Mercredi, un avion Airbus A320 de la TAP a atterri d’urgence à l’aéroport Francisco Sá Carneiro, à Porto, en raison d’un cas d’inhalation d’odeurs (et non de fumée), comme l’a précisé une source de la TAP à Lusa.
« La TAP est très attentive à ces épisodes, même si dans l’ensemble des vols ceux-ci représentent un pourcentage résiduel, ce qui ne nous a pas empêchés de faire tous les efforts pour clarifier tout doute et chercher activement et avec persistance des solutions disponibles dans l’industrie », indique la compagnie aérienne dans la note envoyée aux équipages.
La TAP annonce que récemment, après approbation par le fabricant Airbus, un équipement pour la détection d’odeurs associées à des éléments potentiellement toxiques a été installé dans l’avion Carlos Paredes.
Selon la compagnie, « cet équipement a opéré sur quatre vols, sans détection de la présence d’aucun de ces éléments, y compris lors du vol où des odeurs ont été signalées ».
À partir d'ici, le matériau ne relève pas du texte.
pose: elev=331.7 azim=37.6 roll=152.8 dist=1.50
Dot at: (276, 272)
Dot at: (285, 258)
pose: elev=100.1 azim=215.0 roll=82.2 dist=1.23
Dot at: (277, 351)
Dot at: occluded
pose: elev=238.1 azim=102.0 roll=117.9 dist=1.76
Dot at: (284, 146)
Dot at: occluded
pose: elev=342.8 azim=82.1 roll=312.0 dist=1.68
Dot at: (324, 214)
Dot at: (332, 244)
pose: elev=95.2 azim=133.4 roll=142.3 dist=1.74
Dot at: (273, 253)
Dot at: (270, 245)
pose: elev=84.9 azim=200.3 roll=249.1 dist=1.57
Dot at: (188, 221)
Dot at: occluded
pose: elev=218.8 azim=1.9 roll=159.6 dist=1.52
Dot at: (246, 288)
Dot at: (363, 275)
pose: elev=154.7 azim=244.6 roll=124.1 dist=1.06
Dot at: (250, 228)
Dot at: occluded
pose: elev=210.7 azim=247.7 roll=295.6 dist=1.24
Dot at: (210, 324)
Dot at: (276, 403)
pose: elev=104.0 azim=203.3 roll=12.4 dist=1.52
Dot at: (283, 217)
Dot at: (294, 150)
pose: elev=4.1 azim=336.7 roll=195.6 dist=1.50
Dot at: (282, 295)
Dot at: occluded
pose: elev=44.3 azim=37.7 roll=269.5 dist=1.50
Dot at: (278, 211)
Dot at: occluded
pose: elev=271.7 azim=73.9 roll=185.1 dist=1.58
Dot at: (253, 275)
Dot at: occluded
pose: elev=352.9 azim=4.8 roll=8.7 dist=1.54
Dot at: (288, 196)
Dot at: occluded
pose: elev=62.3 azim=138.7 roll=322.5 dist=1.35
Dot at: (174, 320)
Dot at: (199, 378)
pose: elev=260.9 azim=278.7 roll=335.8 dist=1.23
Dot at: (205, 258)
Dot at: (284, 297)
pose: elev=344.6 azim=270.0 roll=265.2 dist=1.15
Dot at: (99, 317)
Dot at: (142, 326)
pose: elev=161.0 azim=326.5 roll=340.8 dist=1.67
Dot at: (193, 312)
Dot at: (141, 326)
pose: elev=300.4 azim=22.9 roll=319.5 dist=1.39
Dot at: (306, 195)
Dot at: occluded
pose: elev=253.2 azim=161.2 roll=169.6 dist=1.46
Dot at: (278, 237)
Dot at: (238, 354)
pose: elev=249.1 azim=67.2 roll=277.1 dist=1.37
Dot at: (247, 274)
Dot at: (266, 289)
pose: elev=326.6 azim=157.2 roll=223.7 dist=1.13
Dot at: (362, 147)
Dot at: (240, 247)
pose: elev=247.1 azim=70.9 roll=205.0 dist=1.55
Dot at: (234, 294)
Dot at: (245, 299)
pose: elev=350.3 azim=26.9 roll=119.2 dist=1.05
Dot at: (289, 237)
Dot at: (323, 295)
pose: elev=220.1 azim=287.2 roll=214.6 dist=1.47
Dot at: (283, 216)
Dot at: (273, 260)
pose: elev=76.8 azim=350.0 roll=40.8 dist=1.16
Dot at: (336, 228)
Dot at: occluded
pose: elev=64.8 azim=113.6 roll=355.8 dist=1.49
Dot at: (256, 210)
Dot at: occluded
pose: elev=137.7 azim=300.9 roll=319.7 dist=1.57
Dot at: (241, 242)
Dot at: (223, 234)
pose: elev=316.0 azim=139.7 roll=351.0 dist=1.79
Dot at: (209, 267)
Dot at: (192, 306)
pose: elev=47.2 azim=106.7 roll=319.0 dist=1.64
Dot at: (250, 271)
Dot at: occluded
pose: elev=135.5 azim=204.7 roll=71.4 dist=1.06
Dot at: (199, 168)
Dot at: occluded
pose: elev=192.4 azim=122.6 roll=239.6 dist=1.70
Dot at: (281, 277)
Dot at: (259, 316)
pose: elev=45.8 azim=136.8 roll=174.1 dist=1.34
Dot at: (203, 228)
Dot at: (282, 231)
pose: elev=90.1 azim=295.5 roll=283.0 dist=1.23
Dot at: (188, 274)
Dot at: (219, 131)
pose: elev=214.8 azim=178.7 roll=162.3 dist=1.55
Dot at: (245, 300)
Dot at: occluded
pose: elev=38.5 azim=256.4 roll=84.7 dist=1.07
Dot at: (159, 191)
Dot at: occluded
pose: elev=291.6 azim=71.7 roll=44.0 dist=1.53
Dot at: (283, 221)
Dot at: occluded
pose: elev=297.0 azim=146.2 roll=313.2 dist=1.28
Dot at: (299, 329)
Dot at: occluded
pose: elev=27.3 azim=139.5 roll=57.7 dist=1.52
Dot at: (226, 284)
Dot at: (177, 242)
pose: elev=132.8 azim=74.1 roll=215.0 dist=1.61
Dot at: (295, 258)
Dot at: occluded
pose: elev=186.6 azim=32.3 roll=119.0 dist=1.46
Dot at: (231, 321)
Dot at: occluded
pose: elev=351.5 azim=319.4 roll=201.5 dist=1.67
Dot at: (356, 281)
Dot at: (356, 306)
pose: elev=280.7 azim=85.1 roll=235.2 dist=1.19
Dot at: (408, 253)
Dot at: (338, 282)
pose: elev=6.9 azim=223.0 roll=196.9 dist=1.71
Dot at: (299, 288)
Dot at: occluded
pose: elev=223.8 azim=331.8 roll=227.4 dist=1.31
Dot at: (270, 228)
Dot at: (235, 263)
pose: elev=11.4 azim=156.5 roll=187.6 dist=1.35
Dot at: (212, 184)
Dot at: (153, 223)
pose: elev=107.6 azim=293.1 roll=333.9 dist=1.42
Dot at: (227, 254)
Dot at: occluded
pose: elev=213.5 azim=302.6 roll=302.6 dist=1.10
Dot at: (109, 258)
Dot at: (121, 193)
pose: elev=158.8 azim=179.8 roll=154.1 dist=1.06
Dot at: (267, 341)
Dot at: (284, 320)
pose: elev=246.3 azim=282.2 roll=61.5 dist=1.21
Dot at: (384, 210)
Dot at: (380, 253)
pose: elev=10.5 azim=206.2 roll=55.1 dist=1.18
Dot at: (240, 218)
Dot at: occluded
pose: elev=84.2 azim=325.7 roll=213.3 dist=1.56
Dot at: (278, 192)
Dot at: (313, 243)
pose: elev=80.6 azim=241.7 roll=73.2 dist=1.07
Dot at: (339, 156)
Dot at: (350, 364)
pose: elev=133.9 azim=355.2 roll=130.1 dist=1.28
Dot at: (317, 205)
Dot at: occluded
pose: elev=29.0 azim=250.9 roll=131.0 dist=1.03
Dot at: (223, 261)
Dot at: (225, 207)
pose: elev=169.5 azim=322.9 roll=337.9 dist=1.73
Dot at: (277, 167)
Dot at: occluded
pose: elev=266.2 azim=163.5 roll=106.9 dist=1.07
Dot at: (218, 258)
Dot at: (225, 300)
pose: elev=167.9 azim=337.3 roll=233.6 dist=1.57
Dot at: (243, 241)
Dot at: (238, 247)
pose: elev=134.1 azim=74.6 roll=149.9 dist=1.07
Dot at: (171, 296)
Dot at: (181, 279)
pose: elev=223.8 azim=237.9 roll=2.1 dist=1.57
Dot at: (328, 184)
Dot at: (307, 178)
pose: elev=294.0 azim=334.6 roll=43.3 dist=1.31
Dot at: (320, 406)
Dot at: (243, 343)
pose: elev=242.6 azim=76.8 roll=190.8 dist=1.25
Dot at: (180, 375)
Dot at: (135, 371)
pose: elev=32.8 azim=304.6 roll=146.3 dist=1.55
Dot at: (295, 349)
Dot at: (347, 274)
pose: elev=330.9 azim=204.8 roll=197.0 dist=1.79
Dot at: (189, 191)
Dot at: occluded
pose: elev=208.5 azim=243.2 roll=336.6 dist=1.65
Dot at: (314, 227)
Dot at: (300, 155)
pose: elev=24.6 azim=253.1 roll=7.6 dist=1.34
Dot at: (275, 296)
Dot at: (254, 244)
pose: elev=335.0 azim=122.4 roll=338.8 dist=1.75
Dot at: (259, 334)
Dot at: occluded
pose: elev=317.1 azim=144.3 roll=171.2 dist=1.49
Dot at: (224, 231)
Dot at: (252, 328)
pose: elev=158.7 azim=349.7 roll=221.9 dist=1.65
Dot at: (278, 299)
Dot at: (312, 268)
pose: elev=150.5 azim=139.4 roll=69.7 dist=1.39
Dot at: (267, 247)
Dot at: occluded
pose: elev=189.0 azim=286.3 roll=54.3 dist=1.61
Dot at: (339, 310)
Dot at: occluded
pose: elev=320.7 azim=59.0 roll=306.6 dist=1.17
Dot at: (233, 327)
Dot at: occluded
La compagnie aérienne entend poursuivre cette pratique sur d’autres avions, « afin de collecter le maximum d’informations possible ».
Le 11 mars, la supposée présence d’odeurs à bord et le malaise de certains membres de l’équipage ont conduit l’Airbus A321neo de la TAP, avec 192 passagers, à dévier vers Porto, après avoir décollé de Lisbonne à destination de Londres, selon le bulletin trimestriel du Bureau de Prévention et d’Enquête sur les Accidents avec Aéronefs et sur les Accidents Ferroviaires (GPIAAF), auquel Lusa a eu accès.
Selon le GPIAAF, il y avait une information préalable de l’équipage de vol concernant des problèmes antérieurs liés à des odeurs sur le même aéronef, le jour même, lors des deux vols précédents.
Lors du premier vol entre Lisbonne et Funchal, « la présence d’odeurs étranges à l’arrière de l’aéronef » a été signalée.
À Funchal, les services de maintenance ont effectué une inspection des deux moteurs et de l’APU (Unité Auxiliaire de Puissance) « sans qu’aucune anomalie ne soit signalée », tandis que lors du deuxième vol, de Funchal à Lisbonne, « des odeurs étranges ont été signalées au décollage, mais auraient disparu immédiatement après ».
« Entre l’incident du 11 mars qui a conduit l’avion à atterrir en urgence à Porto et le retour de l’avion au service régulier le matin du 14 mars, les services de maintenance de l’opérateur ont effectué des travaux de dépistage de l’anomalie signalée, suivant les recommandations du fabricant pour ce type de situation, sans résultats concluants », a révélé le GPIAAF.
Selon le GPIAAF, en 2024, 1 249 rapports de ce type d’incidents ont été enregistrés dans la base de données européenne, un sujet qui a attiré l’attention de l’industrie, des organismes d’enquête et de l’EASA, le régulateur européen.